New Immunotherapy Increases Survival Time for Patients With Brain Cancer

A new immunotherapy referred to as the "Toca regimen" is being investigated in a phase 2/3 randomized, multicenter, open-label trial.

Tocagen, a cancer-selective gene therapy company, is developing a new immunotherapy for patients with recurrent brain cancer called Toca 511 and Toca FC, referred to as the “Toca regimen.” The investigational products are currently being evaluated in a phase 2/3 randomized, multicenter, open-label trial.

The trial is being conducted at 68 sites across the United States, Canada, Israel, and South Korea in patients undergoing planned resection for recurrent glioblastoma or anaplastic astrocytoma. Enrollment is scheduled to be completed by the end of 2018.

After completion of the successful phase 1 study, the Toca regimen showed a favorable safety profile, extended patient survival compared with other therapies, and provided complete tumor shrinkage.

In this study, patients will be randomized 1:1 to receive either standard of care treatment of single-agent chemotherapy (lomustine or temozolomide) or bevacizumab, or the Toca regimen. If a patient is randomized to the Toca regimen, their treatment will involve 2 parts. In the first step, patients receive vocimagene amiretrorepvec (Toca 511), a replicating virus that selectively infects cancer cells during surgery. The second step requires patients to receive cycles of extended-release 5-fluorocytosine (Toca FC), which is a potent anti-cancer pill that kills cancerous cells while activating immune cells selectively to fight off cancerous ones, leaving healthy cells unharmed.
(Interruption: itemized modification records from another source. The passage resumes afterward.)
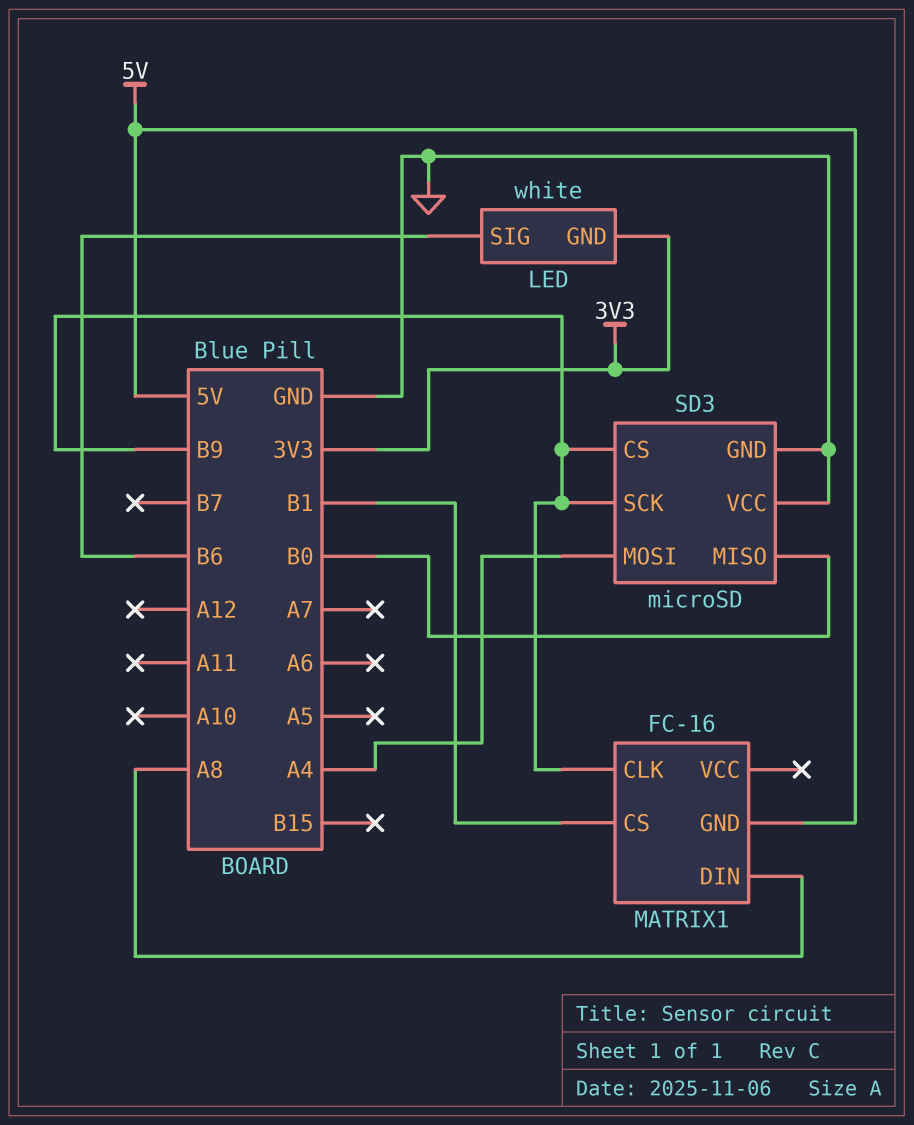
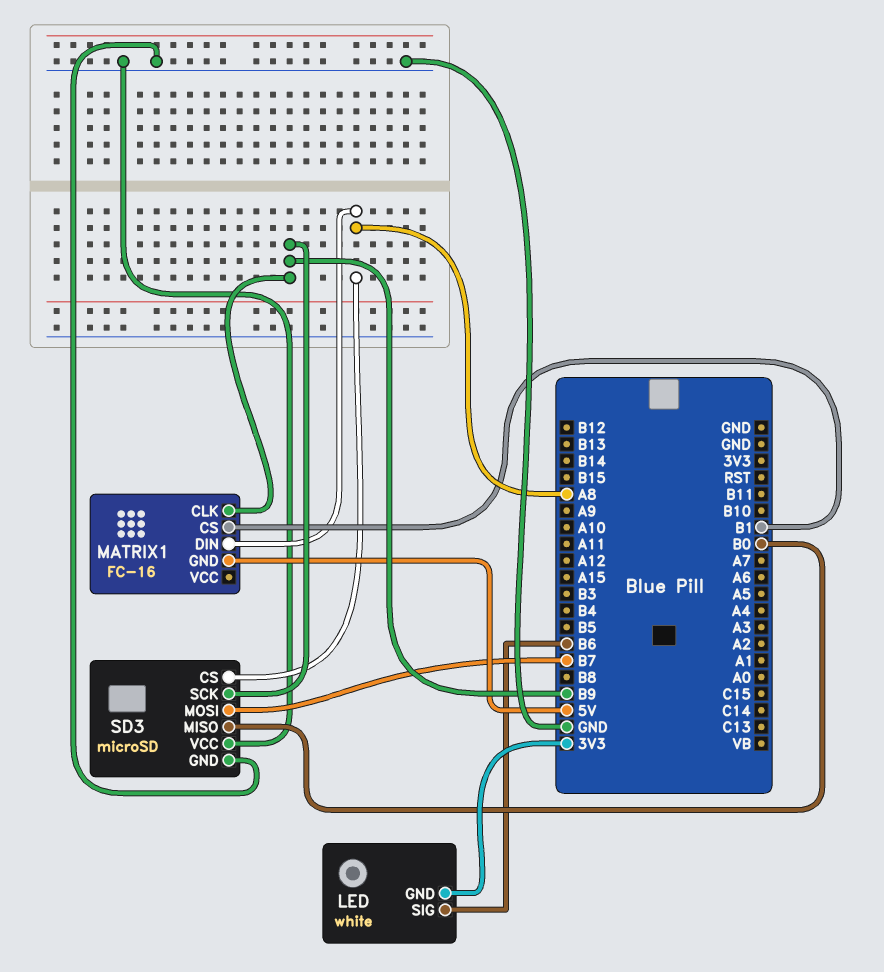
SD3 pin CS: B9 -> A8
SD3 pin MOSI: A4 -> B7

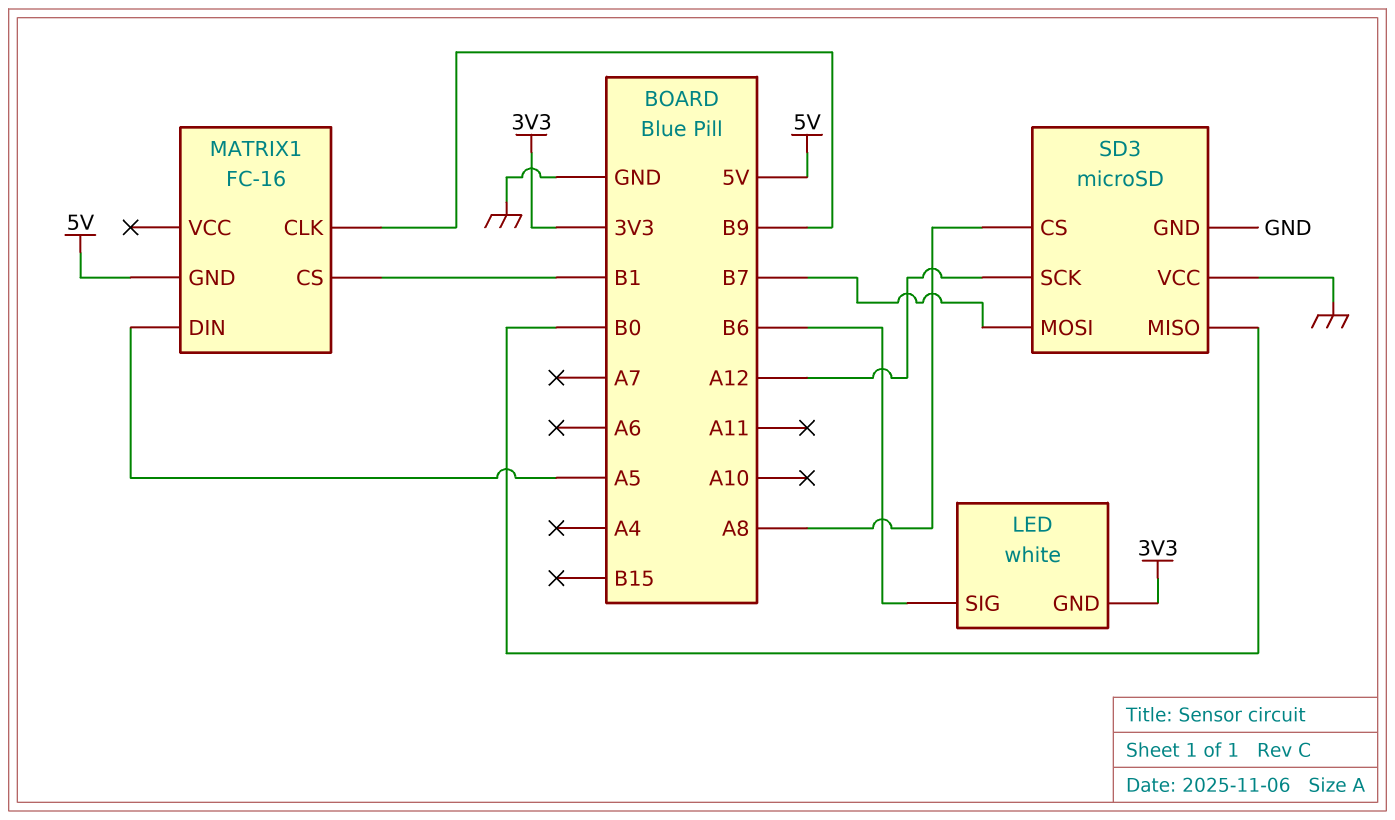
MATRIX1 pin DIN: A8 -> A5
SD3 pin SCK: B9 -> A12

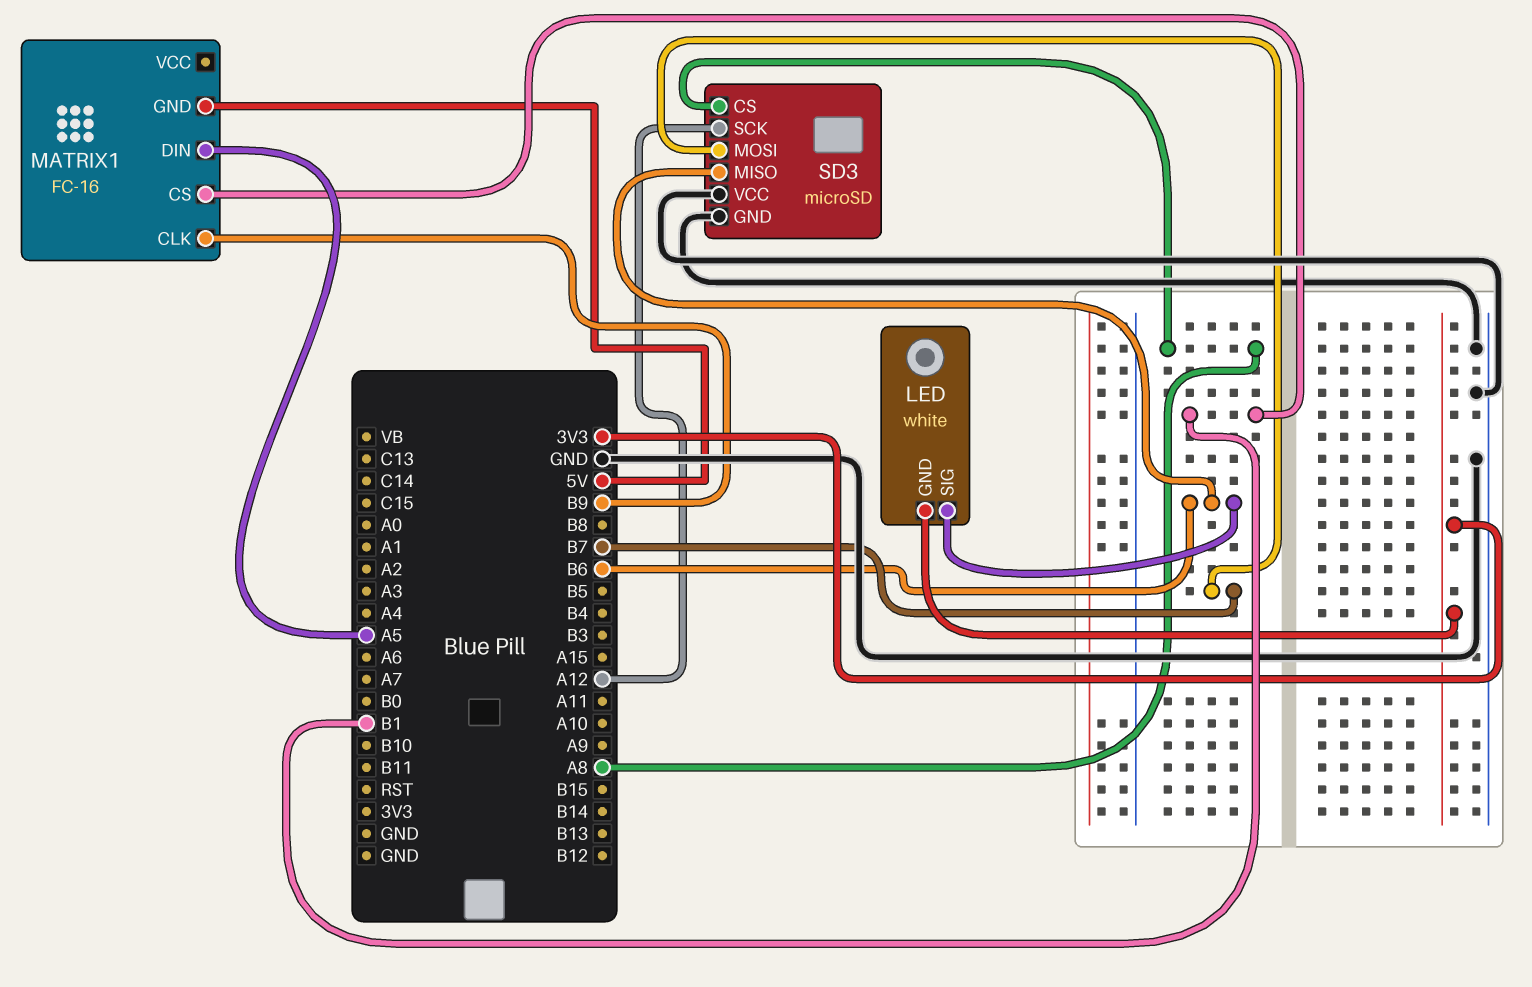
SD3 pin MISO: B0 -> B6

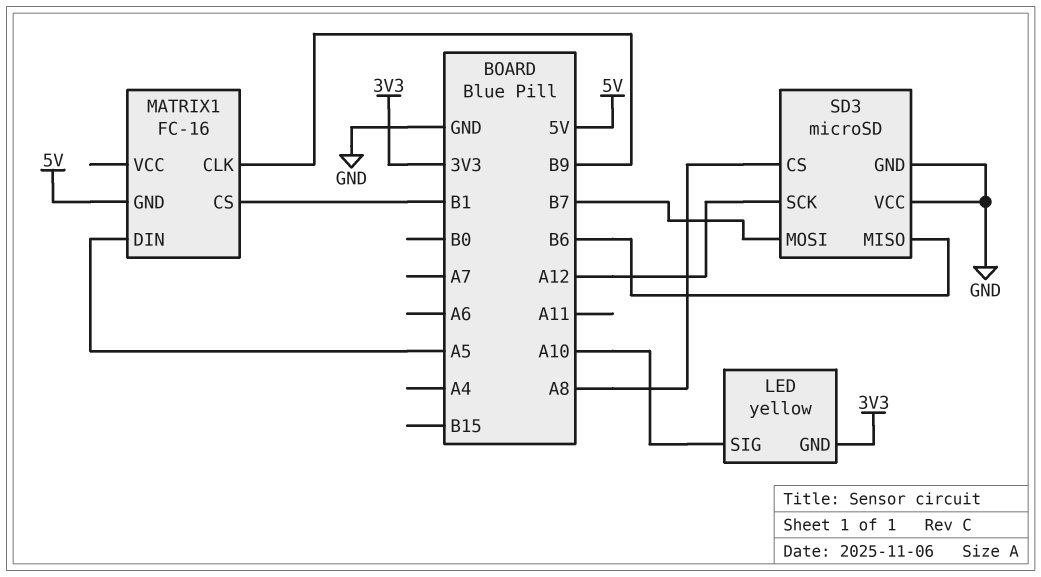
LED: white -> yellow
LED pin SIG: B6 -> A10

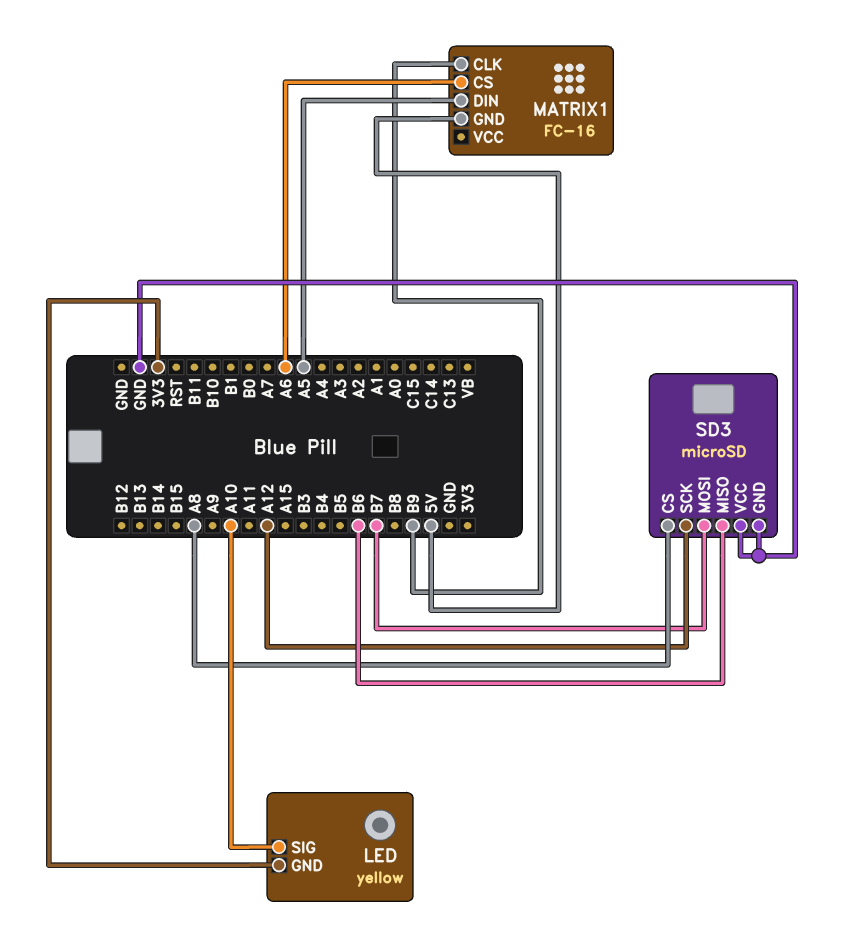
MATRIX1 pin CS: B1 -> A6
“Toca 5 uses a virus to stimulate a patient’s own immune system and attack recurring high-grade gliomas— glioblastoma and anaplastic astrocytoma,” said Yaron Moshel, MD, PhD, neurosurgeon with Atlantic Neurosurgical Specialists and co-director of the Gerald J. Glasser Brain Tumor Center, the principal investigator for the local arm of the study in a statement.

With the current standard of care treatment, newly diagnosed patients have a median survival of approximately 14 to 16 months. After recurrence, this survival time falls to 7 to 9 months, on average.

Conversely, phase 1 results of the Toca regimen showed a median longevity of 14.4 months for patients with a recurrence.

“Patients with complete tumor shrinkage are still alive almost 3 years after starting the Toca regimen. These results are encouraging­— for patients, their loved ones, and the medical community– and we look forward to sharing further findings from phase 3 within the next 18 months,” said Moshel in a prepared remark.